• SET OF TASKS:
1) In the article on children's violence in public, which radio station invites the writer onto its late-night phone-in programmes?
2) Set down, word for word, the passage of the article on children's violence in public between "Claire phoned in" and "on the subject.", inclusive.

• STUDY TEXT:
%%

REIGN OF TERROR
Why do people look the other way when children are violent in
public? Because they are scared, says Phil Craig, who describes
what happened when he rebuked three young hooligans on a train
FROM time to time Radio Five asks me on to its late-night phone-in programmes. They're chatty and light, and an ironic, mildly left-wing tone dominates. At 42, I'm at the upper end of the age-range of the journalists, writers and comedians that make up the panels.
Claire phoned in from a northern city; she didn't like to say which. We were talking about young people and violence, and the conversation turned to the question of whether things were better when she was growing up in the 1930s and 1940s. I write oral history about the second world war, so know a little about the opinion of her generation on the subject.

%%

• DATA SUPPLIED:

%%

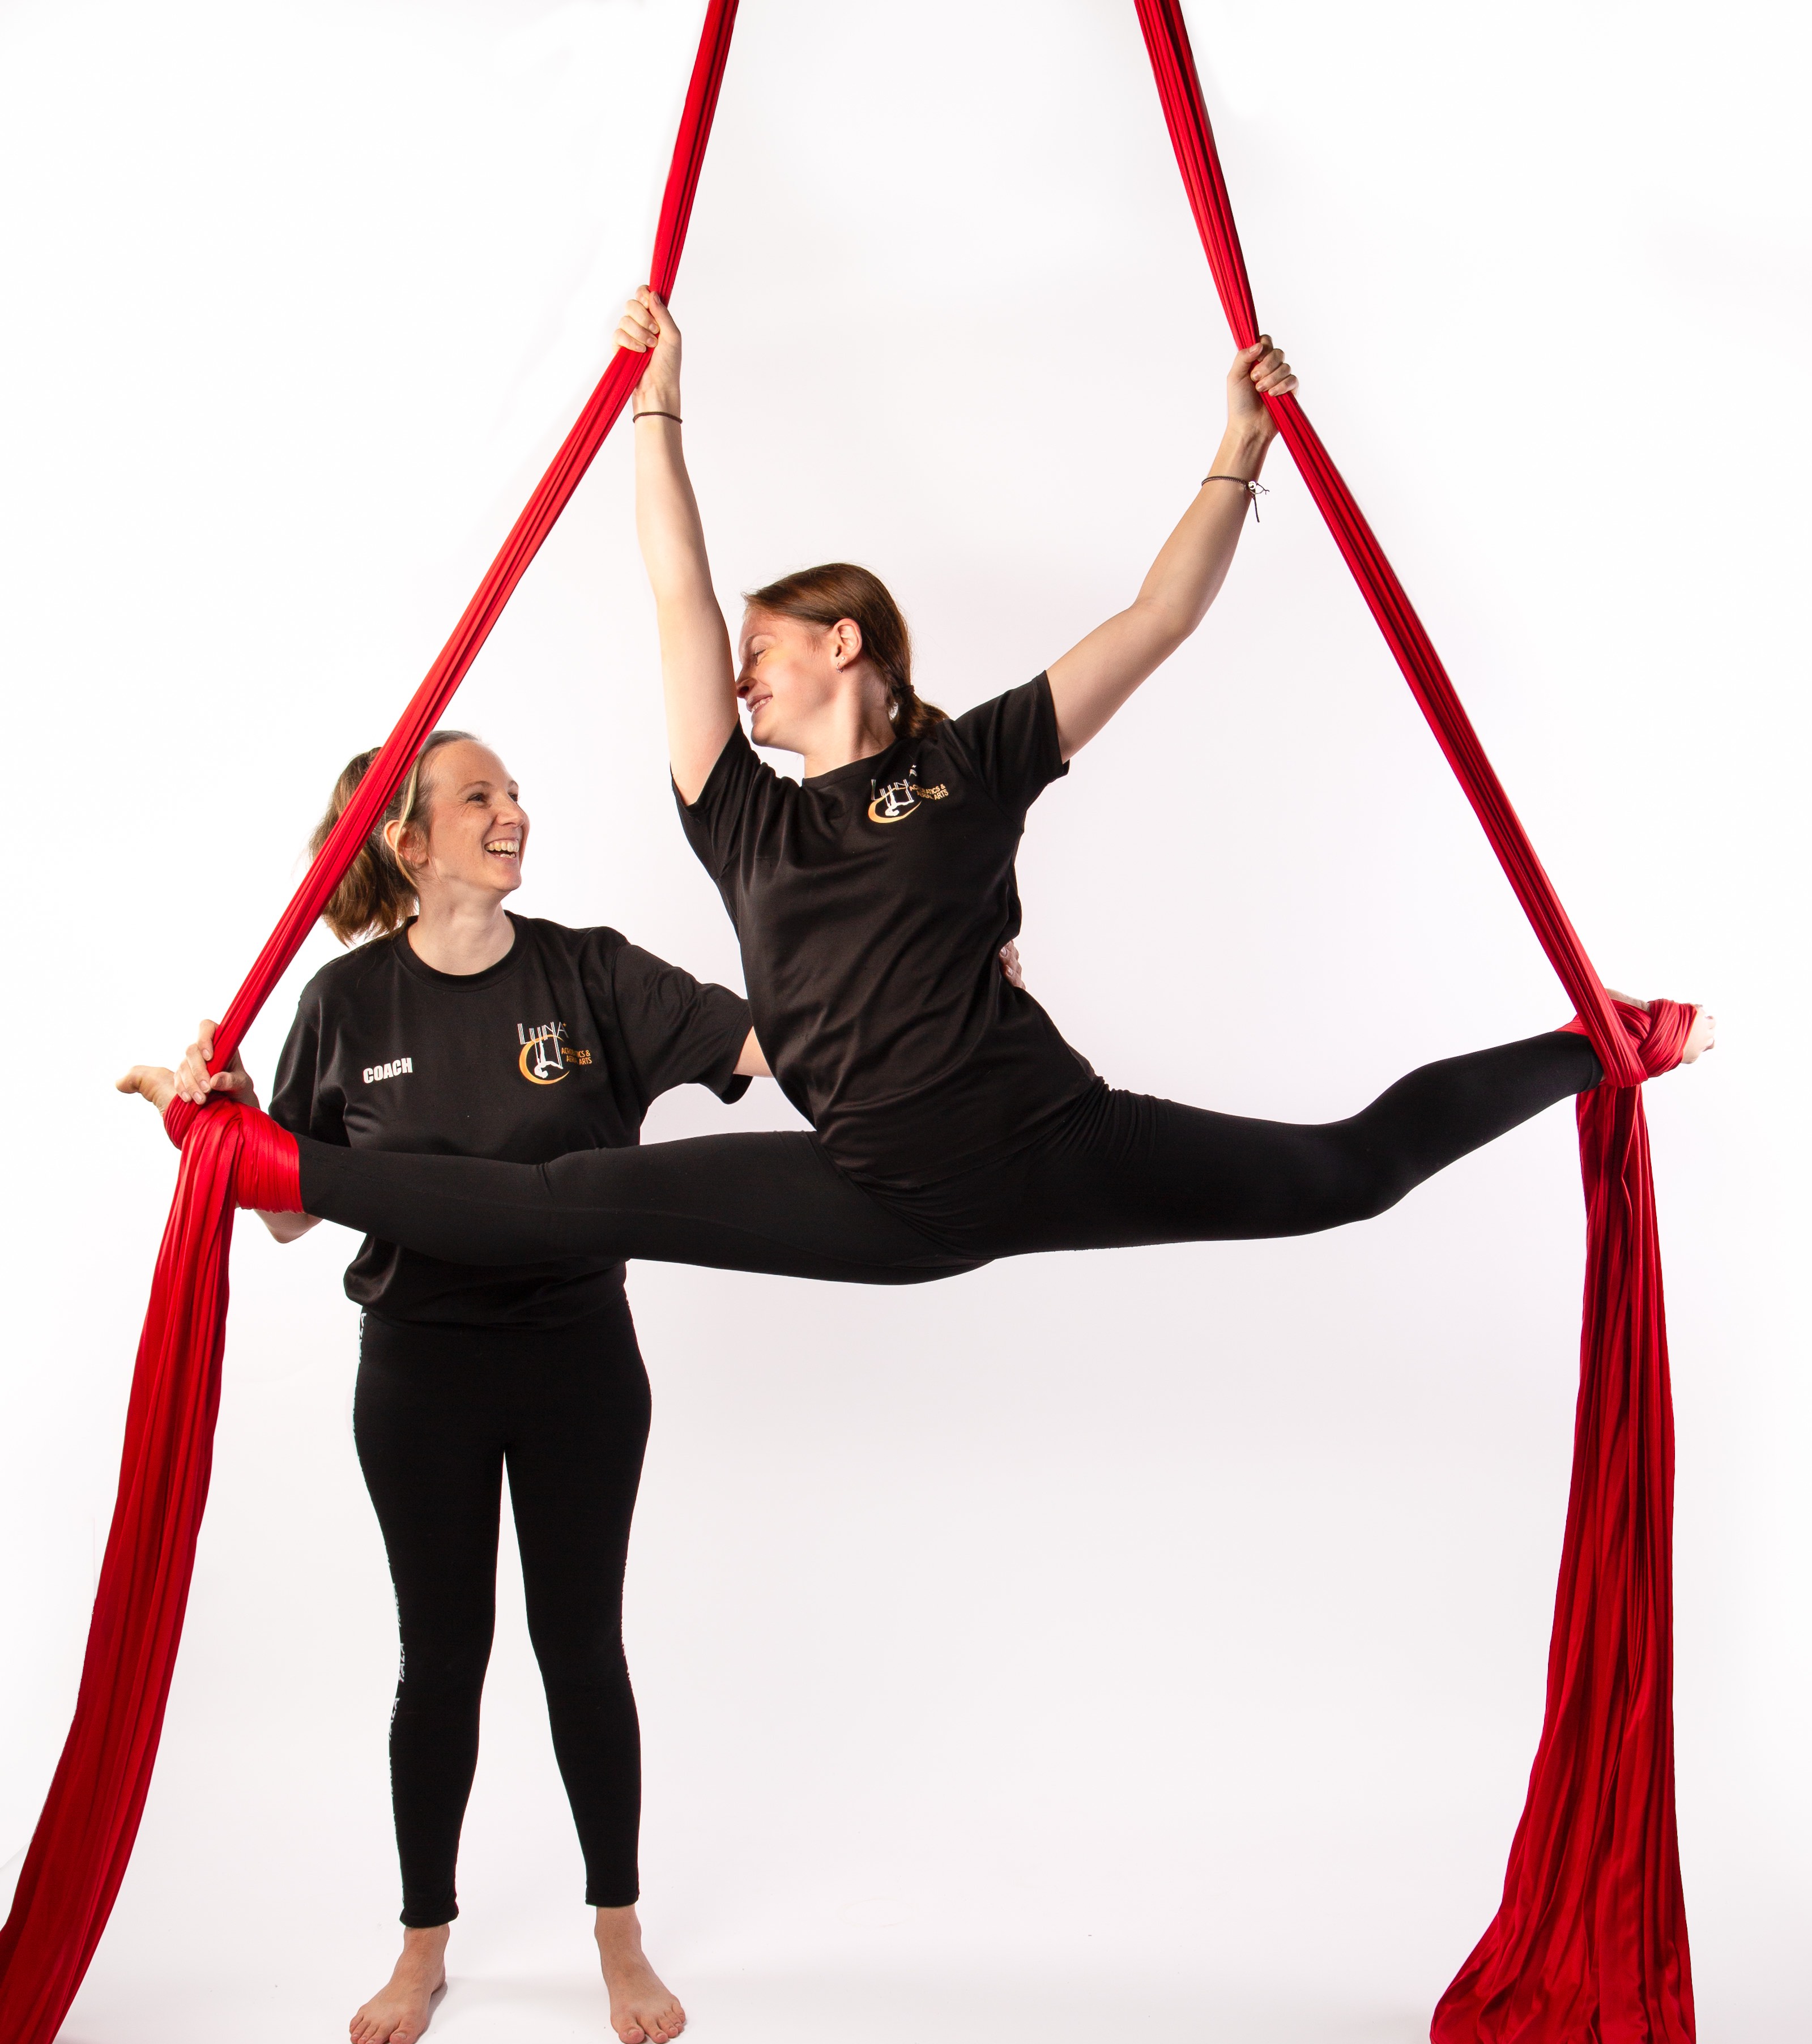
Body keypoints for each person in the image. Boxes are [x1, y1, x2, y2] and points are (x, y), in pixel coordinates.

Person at [131, 304, 1713, 1430]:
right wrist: (657, 409)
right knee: (560, 1199)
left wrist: (1238, 452)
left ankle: (1600, 1045)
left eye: (766, 652)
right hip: (875, 1195)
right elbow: (676, 592)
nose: (740, 678)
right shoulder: (739, 815)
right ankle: (269, 1162)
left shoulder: (972, 763)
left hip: (1052, 1141)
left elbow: (1155, 619)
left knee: (1345, 1173)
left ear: (845, 644)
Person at [122, 731, 769, 2044]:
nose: (513, 811)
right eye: (480, 796)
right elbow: (290, 1211)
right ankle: (424, 1940)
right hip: (420, 1373)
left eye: (515, 792)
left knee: (581, 1647)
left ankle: (617, 1926)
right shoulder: (348, 1004)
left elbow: (766, 1045)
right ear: (408, 843)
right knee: (442, 1659)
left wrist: (929, 991)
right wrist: (220, 1120)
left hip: (581, 1360)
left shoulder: (589, 972)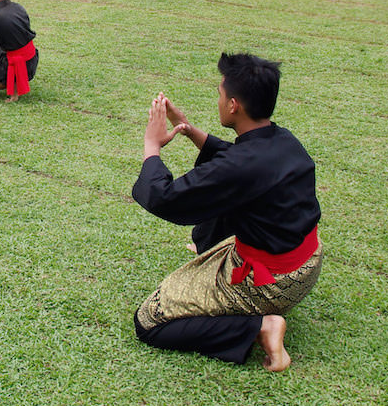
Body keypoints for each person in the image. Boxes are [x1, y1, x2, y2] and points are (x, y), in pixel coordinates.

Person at [132, 54, 322, 372]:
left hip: (272, 282)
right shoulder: (283, 140)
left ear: (233, 105)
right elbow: (238, 159)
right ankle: (214, 254)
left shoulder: (240, 168)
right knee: (223, 200)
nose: (218, 100)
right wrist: (189, 130)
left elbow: (164, 197)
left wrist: (152, 147)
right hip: (307, 262)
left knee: (150, 320)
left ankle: (262, 327)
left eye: (220, 94)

%%

• RESPONSES BY ITEM NUMBER:
1) Radio Five

2)
Claire phoned in from a northern city; she didn't like to say which. We were talking about young people and violence, and the conversation turned to the question of whether things were better when she was growing up in the 1930s and 1940s. I write oral history about the second world war, so know a little about the opinion of her generation on the subject.